--- TEXTE DU DOCUMENT ---
La ville d’Akhti est construite presque au pied du Schah-Dagh, couvert de neiges perpétuelles à une hauteur de près de deux mille pieds. On m’assura que le sommet de la montagne recèle des glaciers immenses. Akhti commande les défilés qui conduisent à Routoul et à Yelissou, ainsi que ceux qui communiquent d’un côté à Derbent, de l’autre à Noukha. De nombreux jardins et des champs en culture entourent la ville, qui se compose de quatre cents maisons. La forteresse, n’ayant qu’une simple muraille avec des fossés, suffit pour résister aux montagnards, qui n’ont pas d’artillerie ; car autrement, dominée comme elle l’est par les montagnes environnantes, il serait impossible de la défendre.

Le colonel Karganoff m’exprima sur l’administration civile les mêmes idées que le général Andrep. J’appris par lui que le baron de Hahn avait renoncé à introduire les tribunaux civils dans le district d’Akhti ; les montagnards, nouvellement incorporés à la Russie, n’auraient pas su apprécier la faveur qu’on voulait leur faire en les soumettant aux lentes formalités de la justice russe.
---
_TÂCHE À FAIRE A_.
Indiquez combien de lignes des enregistrements contiennent la chaîne "Reading", en respectant la casse. Donnez uniquement le nombre.
--- ENREGISTREMENTS À TRAITER ---
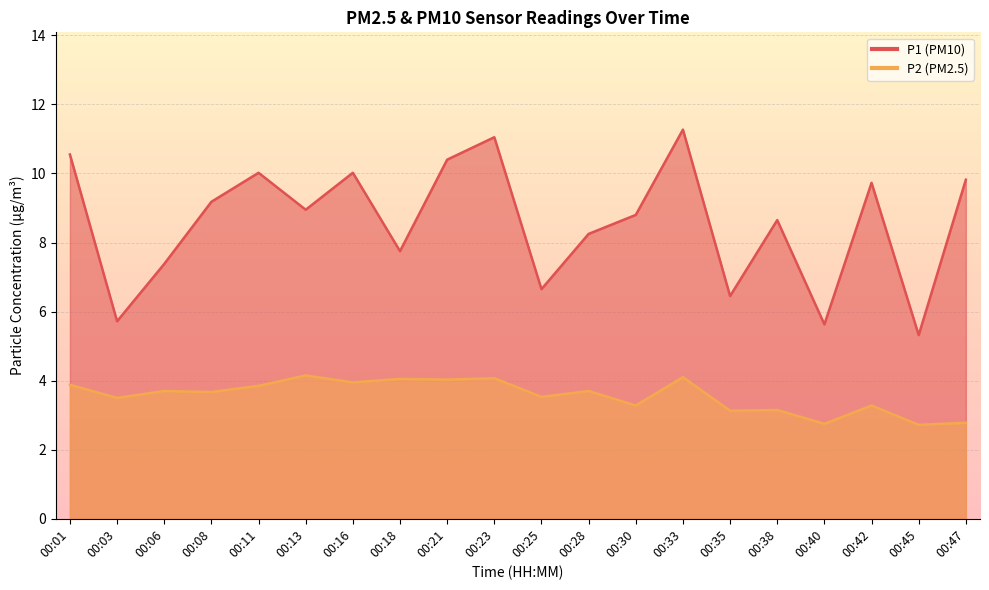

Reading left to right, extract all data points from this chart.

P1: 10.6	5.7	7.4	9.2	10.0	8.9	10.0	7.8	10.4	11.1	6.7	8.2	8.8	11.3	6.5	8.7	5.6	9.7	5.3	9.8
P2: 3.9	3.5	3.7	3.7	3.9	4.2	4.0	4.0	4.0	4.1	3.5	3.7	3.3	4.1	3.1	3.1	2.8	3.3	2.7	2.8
---
--- ENREGISTREMENTS À TRAITER ---
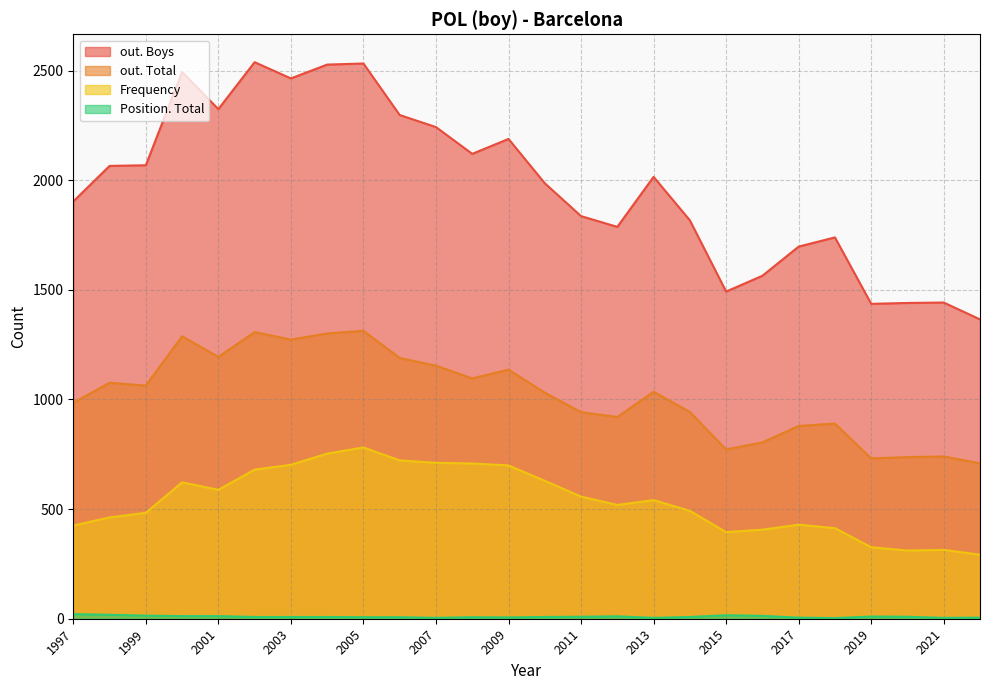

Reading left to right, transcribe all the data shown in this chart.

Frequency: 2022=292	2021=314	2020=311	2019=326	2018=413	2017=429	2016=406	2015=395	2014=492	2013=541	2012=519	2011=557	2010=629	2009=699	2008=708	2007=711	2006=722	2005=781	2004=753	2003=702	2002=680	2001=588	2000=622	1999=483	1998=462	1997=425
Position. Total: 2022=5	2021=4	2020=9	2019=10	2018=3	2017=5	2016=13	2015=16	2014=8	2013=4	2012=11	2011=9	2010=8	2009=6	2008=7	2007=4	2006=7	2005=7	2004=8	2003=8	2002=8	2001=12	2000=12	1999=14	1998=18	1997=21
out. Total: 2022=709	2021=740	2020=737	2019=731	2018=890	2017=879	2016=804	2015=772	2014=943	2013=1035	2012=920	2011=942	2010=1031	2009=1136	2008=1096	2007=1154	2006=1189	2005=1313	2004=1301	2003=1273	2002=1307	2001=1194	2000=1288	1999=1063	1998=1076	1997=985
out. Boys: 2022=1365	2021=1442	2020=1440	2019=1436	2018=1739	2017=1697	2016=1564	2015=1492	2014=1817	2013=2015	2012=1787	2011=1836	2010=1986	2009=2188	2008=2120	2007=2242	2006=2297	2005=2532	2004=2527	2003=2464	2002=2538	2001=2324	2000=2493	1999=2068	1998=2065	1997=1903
---
_TÂCHE À FAIRE B_.
D'après le texte sur Akhti, de combien de maisons se compose la ville ?

_RÉSULTAT A_.
2

_RÉSULTAT B_.
Quatre cents maisons.